Section 10 of the Federal Arbitration Act ("FAA") sets forth the statutory grounds to vacate an arbitration award; namely: (1) where the award was procured by corruption, fraud, or undue means; (2) where an arbitrator evidenced partiality or corruption; (3) where the arbitrators were guilty of misconduct; and (4) where the arbitrators exceeded their power. 9 U.S.C. § 10(a)(1)-(4). In Hall Street Assoc. v. Mattel, Inc., 552 U.S. 576 (2008), the Supreme Court stated that “[w]e now hold that §§ 10 and 11 respectively provide the FAA’s exclusive grounds for expedited vacatur and modification.”

"Manifest distregard of the law" is a judicially created exception to the exclusivity of the grounds for vacatur set forth in the FAA. An arbitration panel acts with manifest disregard if (1) the applicable legal principle is clearly defined and not subject to reasonable debate; and (2) the arbitrators consciously refused to heed that legal principle. However, there is currently a circuit split as to whether Hall Street abrogated this judicially created doctrine.

A party disappointed with the decision of the arbitrator(s) will likely argue that the arbitrators acted with "manifest disregard of the law," and may also try to argue that the decision is in "manifest distregard of the facts." However, the "manifest disregard of the facts" argument is almost certainly destined to fail.

“Insufficient evidence or even wholesale disregard of evidence by an arbitrator is not a sufficient basis for a court to vacate an award.” Williams v. Mexican Restaurant, Inc., No. 1:05-CV-841, 2009 WL 531859, *5 (E.D. Tex. February 27, 2009) (citing Stolt-Nielsen SA v. AnimalFeeds Intern. Corp., 548 F.3d 85, 91 (2d Cir.2008) (stating that “manifest disregard of the evidence” is not a proper ground for vacating an arbitrator’s award); see also Fairchild Corp. v. Alcoa, Inc., 510 F.Supp.2d 280, 286 (S.D.N.Y. 2007) (finding that “[m]anifest disregard of evidence is also not a proper ground justifying vacating an arbitrator’s award.”); Smith v. Rush Retail Centers, Inc., 291 F.Supp.2d 479 (W.D.Tex. 2003) (“[T]o the extent plaintiff is merely alleging that the arbitrators engaged in manifest disregard of the facts, the allegation is not a basis for vacating the award[.]”); ABS Brokerage Services, LLC v. Penson Financial Services, Inc., Civ. No. 09–4590 (DRD), 2010 WL 2723173 at *7 (D.N.J. July 8, 2010) (stating that plaintiffs’ arguments that the arbitrators exceeded their power by acting in “manifest disregard” of the facts were, in essence, an invitation for court to review the arbitrators’ factual determinations, which the court is prohibited from doing); Buechner v.
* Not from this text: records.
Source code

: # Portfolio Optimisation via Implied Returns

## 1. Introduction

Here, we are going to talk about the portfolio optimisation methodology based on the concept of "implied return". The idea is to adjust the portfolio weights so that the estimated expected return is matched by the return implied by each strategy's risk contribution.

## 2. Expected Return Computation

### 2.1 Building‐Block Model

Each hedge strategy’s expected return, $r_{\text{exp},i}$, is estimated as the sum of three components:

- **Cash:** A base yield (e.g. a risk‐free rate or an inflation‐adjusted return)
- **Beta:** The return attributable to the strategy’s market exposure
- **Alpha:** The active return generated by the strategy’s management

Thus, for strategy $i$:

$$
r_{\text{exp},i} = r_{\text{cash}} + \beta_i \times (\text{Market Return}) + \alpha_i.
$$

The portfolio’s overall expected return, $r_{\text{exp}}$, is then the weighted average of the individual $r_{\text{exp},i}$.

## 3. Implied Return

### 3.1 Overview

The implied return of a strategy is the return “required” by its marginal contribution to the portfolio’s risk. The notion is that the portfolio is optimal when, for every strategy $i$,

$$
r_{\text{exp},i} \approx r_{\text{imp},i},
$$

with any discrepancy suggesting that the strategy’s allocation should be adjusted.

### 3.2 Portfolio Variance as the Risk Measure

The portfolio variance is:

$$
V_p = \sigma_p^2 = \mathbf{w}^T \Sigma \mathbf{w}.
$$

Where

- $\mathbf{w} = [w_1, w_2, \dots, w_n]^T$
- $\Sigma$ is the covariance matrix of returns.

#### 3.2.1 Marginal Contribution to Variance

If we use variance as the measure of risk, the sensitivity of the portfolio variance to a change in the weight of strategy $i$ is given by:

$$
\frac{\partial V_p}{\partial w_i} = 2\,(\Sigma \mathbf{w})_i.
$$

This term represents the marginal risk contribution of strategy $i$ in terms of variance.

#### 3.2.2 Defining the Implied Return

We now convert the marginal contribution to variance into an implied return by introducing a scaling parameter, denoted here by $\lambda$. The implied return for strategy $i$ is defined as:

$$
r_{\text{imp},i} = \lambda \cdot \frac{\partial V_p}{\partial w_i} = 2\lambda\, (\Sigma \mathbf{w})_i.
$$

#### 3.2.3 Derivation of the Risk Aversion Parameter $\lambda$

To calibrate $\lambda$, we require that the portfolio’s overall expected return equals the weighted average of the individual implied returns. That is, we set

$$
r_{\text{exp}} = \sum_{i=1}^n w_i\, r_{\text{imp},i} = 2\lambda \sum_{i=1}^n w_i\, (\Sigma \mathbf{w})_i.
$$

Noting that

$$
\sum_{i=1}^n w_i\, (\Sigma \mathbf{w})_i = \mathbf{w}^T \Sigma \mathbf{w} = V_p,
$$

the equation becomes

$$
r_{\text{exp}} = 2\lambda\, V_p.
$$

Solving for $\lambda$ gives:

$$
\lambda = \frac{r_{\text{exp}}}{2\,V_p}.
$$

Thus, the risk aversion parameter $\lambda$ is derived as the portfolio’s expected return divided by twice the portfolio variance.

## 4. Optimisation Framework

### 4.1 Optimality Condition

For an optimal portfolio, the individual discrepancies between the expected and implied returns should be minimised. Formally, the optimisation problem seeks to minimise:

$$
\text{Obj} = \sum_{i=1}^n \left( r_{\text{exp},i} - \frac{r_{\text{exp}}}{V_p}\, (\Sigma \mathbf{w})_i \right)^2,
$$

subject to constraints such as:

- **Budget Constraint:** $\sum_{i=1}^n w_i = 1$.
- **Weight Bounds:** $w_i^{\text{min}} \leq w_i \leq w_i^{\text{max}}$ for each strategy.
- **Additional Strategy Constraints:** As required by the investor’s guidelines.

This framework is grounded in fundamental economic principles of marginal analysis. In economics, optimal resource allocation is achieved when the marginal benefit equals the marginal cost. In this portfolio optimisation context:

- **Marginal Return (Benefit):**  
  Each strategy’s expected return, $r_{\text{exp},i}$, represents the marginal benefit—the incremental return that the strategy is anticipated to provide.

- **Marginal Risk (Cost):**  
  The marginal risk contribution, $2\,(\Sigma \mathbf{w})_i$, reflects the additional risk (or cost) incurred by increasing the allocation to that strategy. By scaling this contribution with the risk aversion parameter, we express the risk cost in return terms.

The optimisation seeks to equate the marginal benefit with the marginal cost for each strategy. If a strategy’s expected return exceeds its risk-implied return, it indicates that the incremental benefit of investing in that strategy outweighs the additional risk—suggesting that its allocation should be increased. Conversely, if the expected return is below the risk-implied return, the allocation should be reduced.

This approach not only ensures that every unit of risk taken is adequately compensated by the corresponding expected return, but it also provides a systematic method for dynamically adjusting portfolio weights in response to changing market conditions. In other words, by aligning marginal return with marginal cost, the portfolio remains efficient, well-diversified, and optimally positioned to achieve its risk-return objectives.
Mid-America Energy, Inc., No. 1:07-CV-109, 2007 WL 2174723, at *4 (W.D.Ky. Aug. 2, 2007) (“To the extent that Respondents seek for this Court to review the arbitrator’s determination of the facts based on proof presented by the Petitioners, the Court cannot; such considerations exceed the scope of the Court’s review.”).

For example, in Mays v. Lanier Worldwide, Inc., 115 F.Supp.2d 1330, 1346 (M.D.Ala. 2000), the plaintiff asserted that, because the arbitrator “totally ignore[d] much favorable evidence,” the award must be vacated under 9 U.S.C. § 10(a)(4). In other words, plaintiff asserted that the arbitrator exceeded his powers or so imperfectly executed his powers because the arbitrator disregarded plaintiff’s evidence. The court stated that it could locate no case authority establishing that an arbitrator’s disregard of alleged “much favorable evidence” was a ground for vacatur under 9 U.S.C. § 10(a)(4). Id. The court found that, rather than asserting a proper basis for vacating the arbitration award, plaintiff's arguments were “nothing more than thinly veiled attempts to obtain appellate review of the arbitrator’s decision, which is not permitted under the FAA.” Id. at 1347 (citing Gingiss Intern., Inc. v. Bormet, 58 F.3d 328, 333 (7th Cir. 1995)).

In sum, while an argument that the arbitrator(s) acted in "manifest disregard of the law" may have traction in some judicial circuits, the "manifest disregard of the facts" argument will likely fail to gain recognition in any judicial circuit.